Brookfield, Wis.-based Fiserv has grown strongly as part of that boom. Its market capitalization is almost three times that of the German lender.

Deutsche Bank has struggled in recent years. It raised capital multiple times and the bank has paid repeated fines for misleading investors on the sale of mortgage securities and for lapses of anti-money-laundering controls.

After it launched a major overhaul of its business in 2019, results improved last year and the stock price has rebounded, but remains far below where it was a decade ago.

The Deutsche Bank-Fiserv joint venture will make money by keeping a cut of each purchase that goes through the system. Financial terms of the deal or revenue targets weren’t disclosed.

Deutsche Bank said it would offer the new services to its 800,000 small-business customers in Germany and to nonbank clients. The joint venture will be based in Frankfurt and is expected to employ more than 100 people.

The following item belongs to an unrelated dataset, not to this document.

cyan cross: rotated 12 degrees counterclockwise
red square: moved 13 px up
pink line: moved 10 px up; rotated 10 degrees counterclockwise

Stefan Hoops, head of Deutsche Bank’s corporate bank, said the joint venture won’t have to focus on taking clients from competitors because many businesses in the country are just now turning to e-commerce.

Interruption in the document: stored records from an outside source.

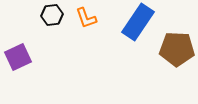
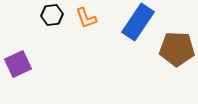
purple square: moved 7 px down
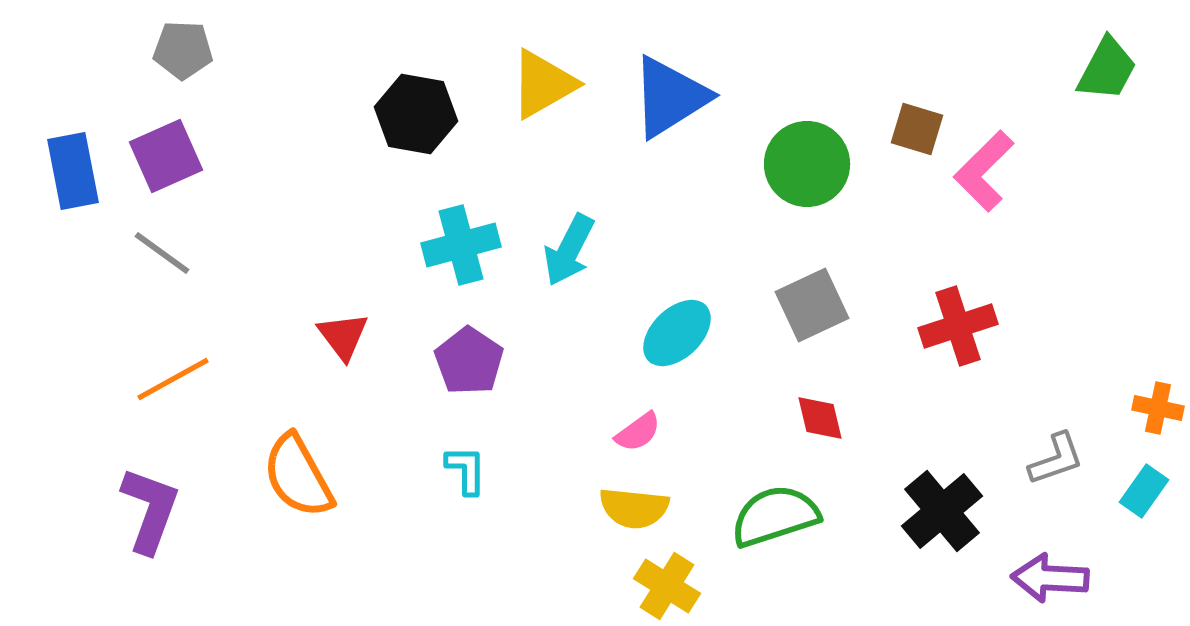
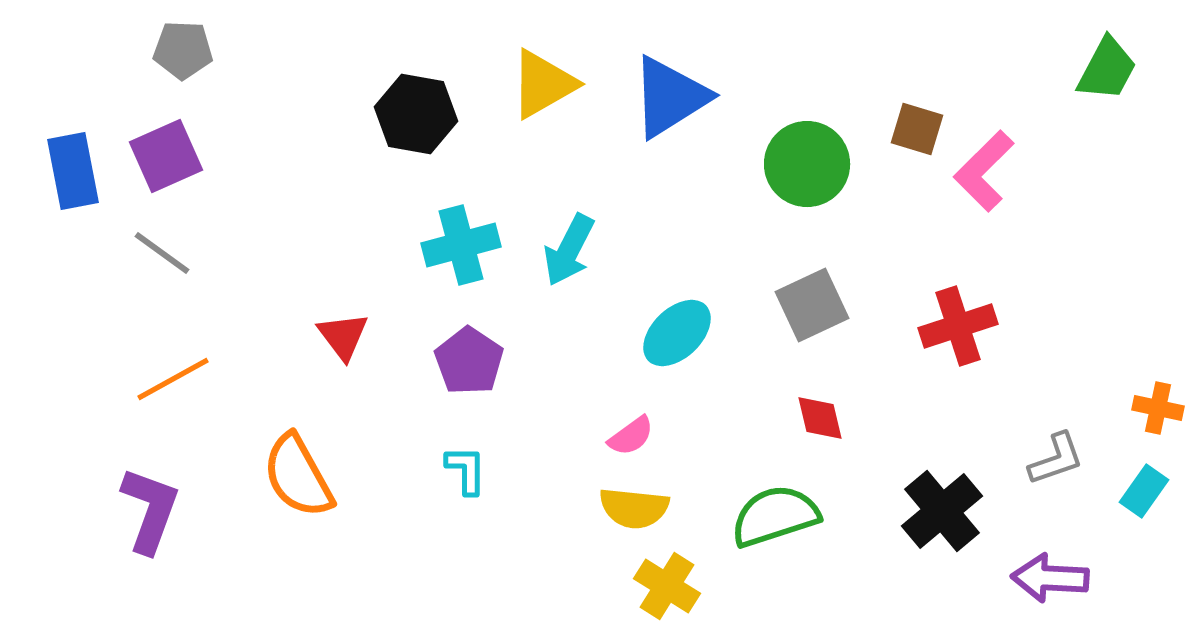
pink semicircle: moved 7 px left, 4 px down
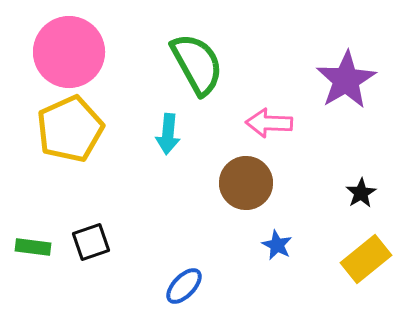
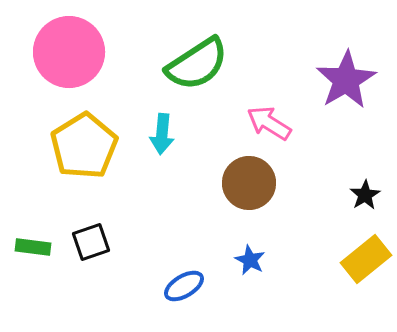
green semicircle: rotated 86 degrees clockwise
pink arrow: rotated 30 degrees clockwise
yellow pentagon: moved 14 px right, 17 px down; rotated 8 degrees counterclockwise
cyan arrow: moved 6 px left
brown circle: moved 3 px right
black star: moved 4 px right, 2 px down
blue star: moved 27 px left, 15 px down
blue ellipse: rotated 15 degrees clockwise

In addition, he said, customers are more tuned in to who is providing them with the service since last year’s collapse of Wirecard AG, a Munich-based company that admitted over $2 billion of its cash actually didn’t exist.

“The question of trust has become a really relevant one,” Mr. Hoops said.

Deutsche Bank said payment transactions are one of the fastest-growing areas in banking, with expected global revenue growth of 6% a year through 2023.

Re-entering the payments-processing business, however, is challenging for European banks. Most lack the resources to catch up on developing the technology, leaving the option of joint ventures or acquisitions.

Several payments giants have emerged in Europe, including Adyen NV and Nexi SpA. But they would be expensive for banks to purchase: Adyen’s market capitalization is higher than most lenders on the continent. Nexi’s is about half the size of Deutsche Bank.

Deutsche Bank considered buying some Wirecard assets out of bankruptcy last year, but eventually dropped out of the race over the sale price. Spain’s Banco Santander SA eventually bought some of Wirecard’s technology assets, as it also seeks to expand in the area.